SDI: Structural Divergence Index
Predicting fine-tuning degradation from model structure, not benchmarks.
SDI is a composite metric that quantifies geometric and spectral shifts between a base model and its fine-tuned variant. It predicts performance degradation without running full benchmark suites, requiring only lightweight probe inference. The goal: reduce model validation from hours of GPU benchmarking to minutes of structural analysis.
<10min
Scan Time (7B Models)
4
Structural Signals
5
Model Families
The Problem
Fine-tuning foundation models introduces unpredictable behavioral regressions. A model fine-tuned for medical question answering might lose its ability to follow instructions. A model adapted for code generation might start hallucinating more. Organizations discover these regressions only after running expensive benchmark suites or, worse, after deployment.
A single benchmark pass on a 7B parameter model takes hours of GPU time. Organizations running dozens of fine-tunes per week cannot evaluate every candidate. The result: degraded models reach production.
How SDI Works
Spectral Divergence
SVD of each layer's weight matrix before and after fine-tuning. Measures structural deformation of the learned transformation, not just magnitude of change.
Representation Drift (CKA)
Centered Kernel Alignment between base and fine-tuned model activations on a fixed 1,000-sample probe set. Detects whether internal representations have shifted.
Curvature Shift
Hessian trace estimates via Hutchinson's stochastic estimator at both checkpoints. Detects sharp-to-flat transitions that correlate with generalization changes.
Weight Geometry
Per-layer L2 distance normalized by layer size, weighted by layer depth. Captures raw magnitude of parameter shift across the network.
Scientific Foundation
SDI combines four independently replicated research results. No novel theoretical claims required. The innovation is engineering known signals into a validated predictive governance tool.
- Martin & Mahoney (2021). Implicit self-regularization in deep neural networks. JMLR.
- Kornblith et al. (2019). Similarity of neural network representations revisited. ICML.
- Keskar et al. (2017). On large-batch training for deep learning: generalization gap and sharp minima. ICLR.
- Aghajanyan et al. (2021). Intrinsic dimensionality explains the effectiveness of language model fine-tuning. ACL.
Phase I Plan (NSF SBIR, $305K, 9 Months)
Objective 1: Define and Formalize SDI
Mathematical specification and reproducible computation pipeline. Open-source implementation. Under 10 minutes for 7B models.

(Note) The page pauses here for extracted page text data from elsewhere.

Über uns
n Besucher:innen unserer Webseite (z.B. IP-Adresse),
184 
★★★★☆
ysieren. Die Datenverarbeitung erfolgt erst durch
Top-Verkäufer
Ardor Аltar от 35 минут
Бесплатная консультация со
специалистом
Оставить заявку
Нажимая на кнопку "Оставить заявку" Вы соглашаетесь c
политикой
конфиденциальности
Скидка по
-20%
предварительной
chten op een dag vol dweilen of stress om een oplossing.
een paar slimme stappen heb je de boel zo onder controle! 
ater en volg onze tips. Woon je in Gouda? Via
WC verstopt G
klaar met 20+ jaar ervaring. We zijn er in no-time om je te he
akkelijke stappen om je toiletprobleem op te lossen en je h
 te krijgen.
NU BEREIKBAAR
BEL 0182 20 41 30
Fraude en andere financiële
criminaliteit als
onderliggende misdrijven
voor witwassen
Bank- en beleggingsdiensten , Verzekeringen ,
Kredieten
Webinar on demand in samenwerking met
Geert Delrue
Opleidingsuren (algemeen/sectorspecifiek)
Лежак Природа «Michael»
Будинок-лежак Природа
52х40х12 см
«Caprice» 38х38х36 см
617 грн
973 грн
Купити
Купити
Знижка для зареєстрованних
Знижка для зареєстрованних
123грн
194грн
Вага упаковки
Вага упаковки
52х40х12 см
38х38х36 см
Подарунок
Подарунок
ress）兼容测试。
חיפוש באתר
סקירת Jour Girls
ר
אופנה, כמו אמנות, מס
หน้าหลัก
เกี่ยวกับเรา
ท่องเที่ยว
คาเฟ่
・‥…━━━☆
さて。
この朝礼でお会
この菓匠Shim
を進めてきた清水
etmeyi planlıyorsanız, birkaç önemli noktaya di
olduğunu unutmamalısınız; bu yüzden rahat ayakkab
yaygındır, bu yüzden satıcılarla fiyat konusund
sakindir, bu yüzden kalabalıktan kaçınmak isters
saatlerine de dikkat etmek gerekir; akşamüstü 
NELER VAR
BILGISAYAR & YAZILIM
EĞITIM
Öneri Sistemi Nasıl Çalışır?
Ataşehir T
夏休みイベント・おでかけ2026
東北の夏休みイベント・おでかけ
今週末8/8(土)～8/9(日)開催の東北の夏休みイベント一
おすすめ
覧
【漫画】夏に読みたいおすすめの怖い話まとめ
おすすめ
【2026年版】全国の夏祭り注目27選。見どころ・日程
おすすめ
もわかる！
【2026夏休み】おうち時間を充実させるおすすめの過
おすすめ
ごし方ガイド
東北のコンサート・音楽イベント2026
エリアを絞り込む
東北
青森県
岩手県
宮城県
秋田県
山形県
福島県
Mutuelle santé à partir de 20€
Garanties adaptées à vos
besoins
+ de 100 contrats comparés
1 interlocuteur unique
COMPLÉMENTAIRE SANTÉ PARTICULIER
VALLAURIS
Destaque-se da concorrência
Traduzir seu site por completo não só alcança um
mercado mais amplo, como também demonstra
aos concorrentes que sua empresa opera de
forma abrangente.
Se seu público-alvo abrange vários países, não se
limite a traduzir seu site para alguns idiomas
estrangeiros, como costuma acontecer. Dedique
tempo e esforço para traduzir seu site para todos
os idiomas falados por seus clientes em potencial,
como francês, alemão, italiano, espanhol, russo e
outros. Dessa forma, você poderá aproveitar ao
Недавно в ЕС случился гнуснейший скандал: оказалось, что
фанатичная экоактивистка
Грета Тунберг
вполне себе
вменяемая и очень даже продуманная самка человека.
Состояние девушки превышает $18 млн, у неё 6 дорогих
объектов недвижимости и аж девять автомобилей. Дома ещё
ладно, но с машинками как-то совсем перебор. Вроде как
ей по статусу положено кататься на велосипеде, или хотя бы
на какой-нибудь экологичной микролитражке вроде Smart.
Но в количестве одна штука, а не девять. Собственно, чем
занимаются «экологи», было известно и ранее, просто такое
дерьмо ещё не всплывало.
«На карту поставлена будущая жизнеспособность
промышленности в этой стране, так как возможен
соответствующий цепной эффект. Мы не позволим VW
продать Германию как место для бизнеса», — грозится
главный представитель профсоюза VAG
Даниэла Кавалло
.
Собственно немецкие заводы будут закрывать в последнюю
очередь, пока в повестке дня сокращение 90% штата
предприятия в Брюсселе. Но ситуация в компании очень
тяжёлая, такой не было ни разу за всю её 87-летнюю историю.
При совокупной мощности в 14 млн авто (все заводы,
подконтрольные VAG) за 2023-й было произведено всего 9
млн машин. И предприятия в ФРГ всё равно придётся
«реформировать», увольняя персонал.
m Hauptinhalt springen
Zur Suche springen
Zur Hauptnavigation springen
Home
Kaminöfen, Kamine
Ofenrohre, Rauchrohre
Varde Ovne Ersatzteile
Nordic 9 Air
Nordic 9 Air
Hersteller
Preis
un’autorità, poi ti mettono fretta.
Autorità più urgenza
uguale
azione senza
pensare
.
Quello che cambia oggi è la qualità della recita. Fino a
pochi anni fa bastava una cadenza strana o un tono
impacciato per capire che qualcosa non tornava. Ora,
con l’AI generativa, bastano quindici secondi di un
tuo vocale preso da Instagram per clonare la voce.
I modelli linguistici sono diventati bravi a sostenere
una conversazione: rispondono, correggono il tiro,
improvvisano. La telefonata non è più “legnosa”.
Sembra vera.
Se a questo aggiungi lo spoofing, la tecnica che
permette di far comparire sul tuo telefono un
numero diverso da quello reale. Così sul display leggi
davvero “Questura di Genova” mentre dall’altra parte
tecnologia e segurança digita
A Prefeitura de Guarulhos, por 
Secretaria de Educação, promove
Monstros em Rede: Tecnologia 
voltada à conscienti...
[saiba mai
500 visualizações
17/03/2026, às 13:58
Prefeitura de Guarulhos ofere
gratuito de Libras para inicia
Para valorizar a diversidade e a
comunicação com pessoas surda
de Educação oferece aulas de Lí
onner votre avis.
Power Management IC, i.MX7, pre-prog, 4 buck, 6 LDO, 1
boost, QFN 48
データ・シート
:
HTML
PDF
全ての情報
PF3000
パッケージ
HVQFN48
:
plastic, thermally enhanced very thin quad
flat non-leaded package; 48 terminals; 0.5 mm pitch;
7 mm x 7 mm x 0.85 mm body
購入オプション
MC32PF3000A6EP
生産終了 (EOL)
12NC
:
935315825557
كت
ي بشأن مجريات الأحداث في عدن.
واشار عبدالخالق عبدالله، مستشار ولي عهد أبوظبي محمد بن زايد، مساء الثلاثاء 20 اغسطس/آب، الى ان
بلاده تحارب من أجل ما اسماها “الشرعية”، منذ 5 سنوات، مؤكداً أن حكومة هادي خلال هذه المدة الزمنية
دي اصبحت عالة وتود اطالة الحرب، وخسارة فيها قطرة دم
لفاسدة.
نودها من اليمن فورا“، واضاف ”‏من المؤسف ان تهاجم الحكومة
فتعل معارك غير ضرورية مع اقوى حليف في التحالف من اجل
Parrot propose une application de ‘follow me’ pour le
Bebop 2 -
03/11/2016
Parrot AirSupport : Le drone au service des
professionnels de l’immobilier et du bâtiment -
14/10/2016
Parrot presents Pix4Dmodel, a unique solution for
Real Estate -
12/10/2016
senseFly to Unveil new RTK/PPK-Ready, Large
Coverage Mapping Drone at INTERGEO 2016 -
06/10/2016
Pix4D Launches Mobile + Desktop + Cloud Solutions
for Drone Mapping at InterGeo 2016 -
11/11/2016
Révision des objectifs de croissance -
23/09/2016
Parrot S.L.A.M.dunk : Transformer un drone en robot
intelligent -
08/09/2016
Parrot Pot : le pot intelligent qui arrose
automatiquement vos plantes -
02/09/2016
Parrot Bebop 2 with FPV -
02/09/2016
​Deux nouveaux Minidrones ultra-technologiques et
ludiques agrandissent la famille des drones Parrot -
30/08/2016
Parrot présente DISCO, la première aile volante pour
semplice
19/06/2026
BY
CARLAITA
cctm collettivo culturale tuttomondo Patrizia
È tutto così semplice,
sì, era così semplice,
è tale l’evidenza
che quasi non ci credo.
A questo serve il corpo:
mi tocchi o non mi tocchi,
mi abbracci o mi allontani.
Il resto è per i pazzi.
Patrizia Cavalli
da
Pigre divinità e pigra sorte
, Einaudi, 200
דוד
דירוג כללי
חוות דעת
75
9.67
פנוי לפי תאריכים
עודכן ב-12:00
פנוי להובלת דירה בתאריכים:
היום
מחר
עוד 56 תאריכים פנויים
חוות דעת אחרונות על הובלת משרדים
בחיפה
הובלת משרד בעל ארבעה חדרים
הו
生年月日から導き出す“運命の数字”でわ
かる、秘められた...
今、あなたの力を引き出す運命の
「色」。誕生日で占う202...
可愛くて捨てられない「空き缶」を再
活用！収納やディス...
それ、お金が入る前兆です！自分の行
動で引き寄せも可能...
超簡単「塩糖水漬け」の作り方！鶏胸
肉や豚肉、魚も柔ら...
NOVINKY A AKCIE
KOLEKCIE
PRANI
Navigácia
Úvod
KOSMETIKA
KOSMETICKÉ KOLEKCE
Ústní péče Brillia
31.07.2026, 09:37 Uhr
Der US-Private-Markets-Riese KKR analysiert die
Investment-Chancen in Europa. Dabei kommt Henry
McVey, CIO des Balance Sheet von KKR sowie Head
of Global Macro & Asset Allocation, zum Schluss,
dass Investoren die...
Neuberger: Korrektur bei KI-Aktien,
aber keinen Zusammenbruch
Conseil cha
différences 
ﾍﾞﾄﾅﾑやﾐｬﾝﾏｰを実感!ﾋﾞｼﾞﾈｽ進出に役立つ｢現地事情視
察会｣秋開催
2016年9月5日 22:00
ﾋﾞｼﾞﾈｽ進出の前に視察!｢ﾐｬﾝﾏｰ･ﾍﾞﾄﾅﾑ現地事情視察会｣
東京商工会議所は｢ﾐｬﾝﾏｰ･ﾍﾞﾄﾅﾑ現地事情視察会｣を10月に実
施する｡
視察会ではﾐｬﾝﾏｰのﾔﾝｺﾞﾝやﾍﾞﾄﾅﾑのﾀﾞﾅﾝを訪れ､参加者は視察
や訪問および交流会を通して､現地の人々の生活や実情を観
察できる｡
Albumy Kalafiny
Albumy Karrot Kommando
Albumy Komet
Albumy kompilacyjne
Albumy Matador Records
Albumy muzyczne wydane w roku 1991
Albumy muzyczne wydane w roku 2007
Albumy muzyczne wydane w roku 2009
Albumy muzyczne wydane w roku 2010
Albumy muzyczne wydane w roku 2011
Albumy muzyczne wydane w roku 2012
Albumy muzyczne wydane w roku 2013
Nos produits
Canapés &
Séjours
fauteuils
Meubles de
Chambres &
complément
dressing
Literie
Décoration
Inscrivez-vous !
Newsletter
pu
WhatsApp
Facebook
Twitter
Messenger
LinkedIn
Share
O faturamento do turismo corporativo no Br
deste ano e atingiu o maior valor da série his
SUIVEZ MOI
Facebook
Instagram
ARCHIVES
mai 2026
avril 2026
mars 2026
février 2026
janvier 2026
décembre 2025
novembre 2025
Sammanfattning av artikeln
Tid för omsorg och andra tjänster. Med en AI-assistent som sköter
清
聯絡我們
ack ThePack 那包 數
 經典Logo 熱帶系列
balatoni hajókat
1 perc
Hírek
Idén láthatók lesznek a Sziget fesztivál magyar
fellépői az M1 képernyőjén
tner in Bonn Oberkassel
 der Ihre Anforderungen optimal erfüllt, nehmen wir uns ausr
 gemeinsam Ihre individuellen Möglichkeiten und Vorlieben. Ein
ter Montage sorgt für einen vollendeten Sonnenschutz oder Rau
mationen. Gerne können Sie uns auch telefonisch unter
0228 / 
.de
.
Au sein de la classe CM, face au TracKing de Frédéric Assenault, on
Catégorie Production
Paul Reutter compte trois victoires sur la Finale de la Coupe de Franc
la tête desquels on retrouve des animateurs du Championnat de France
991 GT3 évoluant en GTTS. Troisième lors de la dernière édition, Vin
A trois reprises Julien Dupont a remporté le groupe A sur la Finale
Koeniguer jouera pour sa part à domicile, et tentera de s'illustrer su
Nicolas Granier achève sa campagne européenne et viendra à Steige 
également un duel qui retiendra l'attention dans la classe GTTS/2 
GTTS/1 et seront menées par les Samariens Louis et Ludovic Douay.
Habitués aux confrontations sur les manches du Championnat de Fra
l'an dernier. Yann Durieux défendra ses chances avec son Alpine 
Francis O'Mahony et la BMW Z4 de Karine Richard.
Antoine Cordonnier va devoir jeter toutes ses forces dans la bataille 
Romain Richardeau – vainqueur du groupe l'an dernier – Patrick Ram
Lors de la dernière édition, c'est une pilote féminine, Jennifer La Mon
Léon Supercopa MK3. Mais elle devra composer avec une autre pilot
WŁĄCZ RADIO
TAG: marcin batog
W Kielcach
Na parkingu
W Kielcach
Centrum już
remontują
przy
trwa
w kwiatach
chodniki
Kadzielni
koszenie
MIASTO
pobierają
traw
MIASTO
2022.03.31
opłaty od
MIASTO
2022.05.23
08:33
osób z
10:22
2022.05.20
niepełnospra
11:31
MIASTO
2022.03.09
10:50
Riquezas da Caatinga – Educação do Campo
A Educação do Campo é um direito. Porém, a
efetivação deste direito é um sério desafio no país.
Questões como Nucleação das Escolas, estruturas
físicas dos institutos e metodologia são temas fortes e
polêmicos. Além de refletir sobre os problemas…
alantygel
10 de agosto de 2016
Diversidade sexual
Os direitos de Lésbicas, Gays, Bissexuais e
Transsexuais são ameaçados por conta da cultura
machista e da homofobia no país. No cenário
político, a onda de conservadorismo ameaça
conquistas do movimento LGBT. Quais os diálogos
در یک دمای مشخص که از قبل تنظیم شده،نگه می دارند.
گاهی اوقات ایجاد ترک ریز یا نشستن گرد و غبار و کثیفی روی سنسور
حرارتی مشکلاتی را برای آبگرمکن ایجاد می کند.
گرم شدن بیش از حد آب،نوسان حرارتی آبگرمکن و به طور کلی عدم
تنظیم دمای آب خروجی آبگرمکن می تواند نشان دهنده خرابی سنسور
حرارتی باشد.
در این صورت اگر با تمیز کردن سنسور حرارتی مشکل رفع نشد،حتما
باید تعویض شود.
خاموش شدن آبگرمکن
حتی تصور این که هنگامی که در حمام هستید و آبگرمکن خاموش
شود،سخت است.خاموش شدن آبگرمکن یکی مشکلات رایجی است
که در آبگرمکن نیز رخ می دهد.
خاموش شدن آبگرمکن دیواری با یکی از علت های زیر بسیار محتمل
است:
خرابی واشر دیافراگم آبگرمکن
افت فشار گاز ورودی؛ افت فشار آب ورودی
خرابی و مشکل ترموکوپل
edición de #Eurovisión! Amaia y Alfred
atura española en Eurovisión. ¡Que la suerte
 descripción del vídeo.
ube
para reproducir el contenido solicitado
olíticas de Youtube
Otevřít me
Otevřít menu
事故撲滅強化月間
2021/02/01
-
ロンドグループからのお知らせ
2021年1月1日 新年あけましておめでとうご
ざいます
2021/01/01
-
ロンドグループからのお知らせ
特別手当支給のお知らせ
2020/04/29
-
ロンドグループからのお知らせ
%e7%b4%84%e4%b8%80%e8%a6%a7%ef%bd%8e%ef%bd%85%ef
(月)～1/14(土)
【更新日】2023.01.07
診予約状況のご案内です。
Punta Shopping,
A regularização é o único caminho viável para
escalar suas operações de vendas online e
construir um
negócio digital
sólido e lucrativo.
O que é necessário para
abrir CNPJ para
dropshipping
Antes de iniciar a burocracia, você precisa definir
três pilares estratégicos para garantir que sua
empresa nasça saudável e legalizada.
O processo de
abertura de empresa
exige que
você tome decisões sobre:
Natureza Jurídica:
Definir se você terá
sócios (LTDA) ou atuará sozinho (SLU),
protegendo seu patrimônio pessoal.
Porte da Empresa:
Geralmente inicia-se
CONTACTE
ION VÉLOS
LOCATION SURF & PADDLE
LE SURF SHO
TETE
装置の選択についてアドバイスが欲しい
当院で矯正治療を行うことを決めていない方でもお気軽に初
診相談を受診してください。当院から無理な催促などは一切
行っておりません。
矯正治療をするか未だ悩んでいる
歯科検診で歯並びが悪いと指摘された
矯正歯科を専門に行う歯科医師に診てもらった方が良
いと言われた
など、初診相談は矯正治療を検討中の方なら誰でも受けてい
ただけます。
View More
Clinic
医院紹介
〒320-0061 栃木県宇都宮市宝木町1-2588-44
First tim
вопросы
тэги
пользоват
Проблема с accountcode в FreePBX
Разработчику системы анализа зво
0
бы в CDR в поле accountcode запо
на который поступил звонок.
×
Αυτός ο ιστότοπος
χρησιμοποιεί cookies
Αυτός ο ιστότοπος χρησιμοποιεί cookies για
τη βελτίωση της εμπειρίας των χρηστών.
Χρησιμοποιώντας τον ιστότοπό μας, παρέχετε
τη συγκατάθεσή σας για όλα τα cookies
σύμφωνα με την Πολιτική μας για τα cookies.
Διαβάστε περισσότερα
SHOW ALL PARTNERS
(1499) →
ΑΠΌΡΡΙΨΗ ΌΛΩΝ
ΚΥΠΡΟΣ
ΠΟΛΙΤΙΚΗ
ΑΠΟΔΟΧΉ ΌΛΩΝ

Objective 2: Fine-Tune Regression Dataset
50+ base-to-fine-tune pairs across 5 model families (Llama, Mistral, Phi, Gemma, Qwen). Domain, instruction, and deliberately degraded fine-tunes. Full benchmark evaluation on both endpoints.
Objective 3: Validate Predictive Correlation
Spearman rho ≥ 0.7 between SDI and degradation magnitude across MMLU, IFEval, ToxiGen, and TruthfulQA. False negative rate < 15% for high-regression cases.